The more freelancers you begin using, the easier it is to hire them. But if you are just now venturing into using freelancers, you may find this Forbes magazine article that lists six steps for finding and hiring freelancers helpful. Three key takeaways include:
Determine your needs—seems obvious, but the first key to finding a great freelancer, (and even a great employee), is to determine what the job entails. Conducting a good job analysis, including what functions need to be performed, what is required to perform them, and what is the expected outcomes.

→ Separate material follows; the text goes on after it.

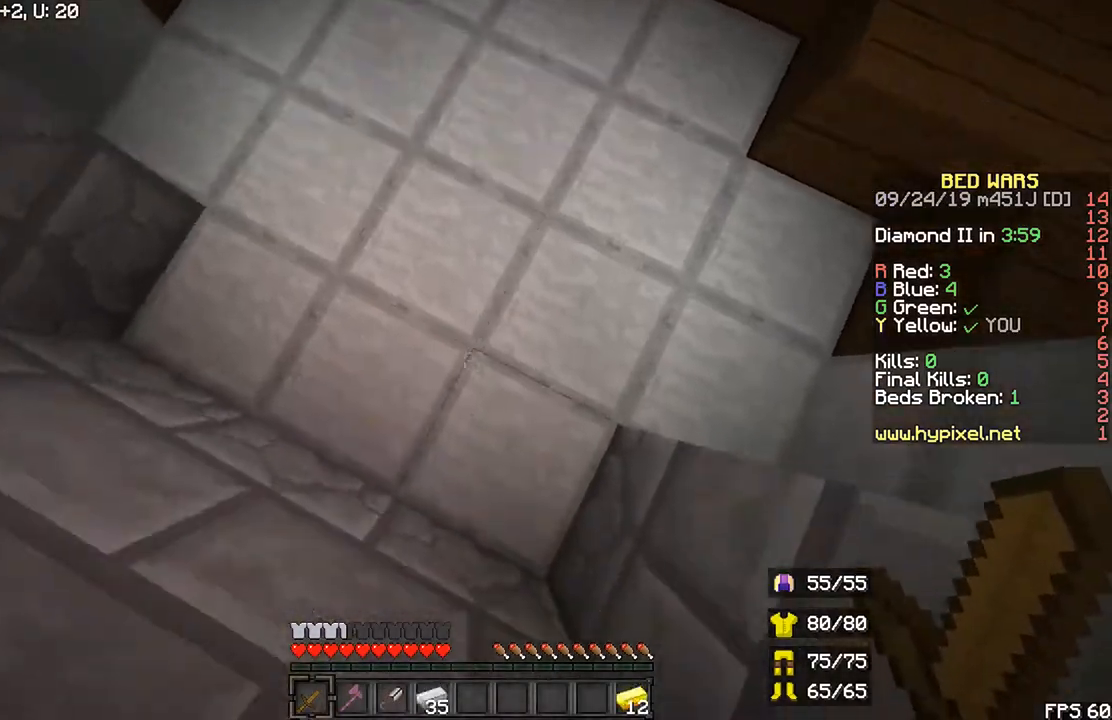
{"keys": ["r", "up"], "mouse": [], "events": [[33, "down", "up"], [367, "r", "down"], [367, "up", "down"]]}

Post on job boards and access your network—there are a lot of freelance job boards out there today including Upwork and ProBlogger Jobs as well as 18 others that can be found here. In addition, access your personal and professional network to find folks who are doing freelance work now.
Be very selective—freelancers abound in today’s economy. There is no reason to settle on the first one you interview. Be sure to get the freelance that can perform according to your standards.
Negotiating with freelancers doesn’t have to be a complicated process. Don’t look at negotiating as an opportunity to get a bargain-basement deal, but rather it's for you and the candidate you're considering to come to a mutual agreement based on the value of the project and the freelancer's skills. As the business owner or leader, you need to set a clear work scope and be clear about your budget during the negotiation process. Once you and the freelancer have agreed upon the terms, let the freelancer perform the agreed upon task without interference.
Freelancers: Part of Hiring Strategy
Freelancers have their place in the workforce today. As part of your hiring strategy, consider using freelancers where appropriate. It is not a perfect plan for completing specific projects correctly and on time. Overall, the utilization of freelancers entails both benefits and drawbacks. Some freelancers might not live up to their promises or meet your expectations, while others might help you solve a myriad of critical and urgent issues in a matter of days. Consider freelancers as another arrow in your quiver to help you conduct business and compete well within your field. They are a resource that should be considered and utilized in addition to your traditional workforce.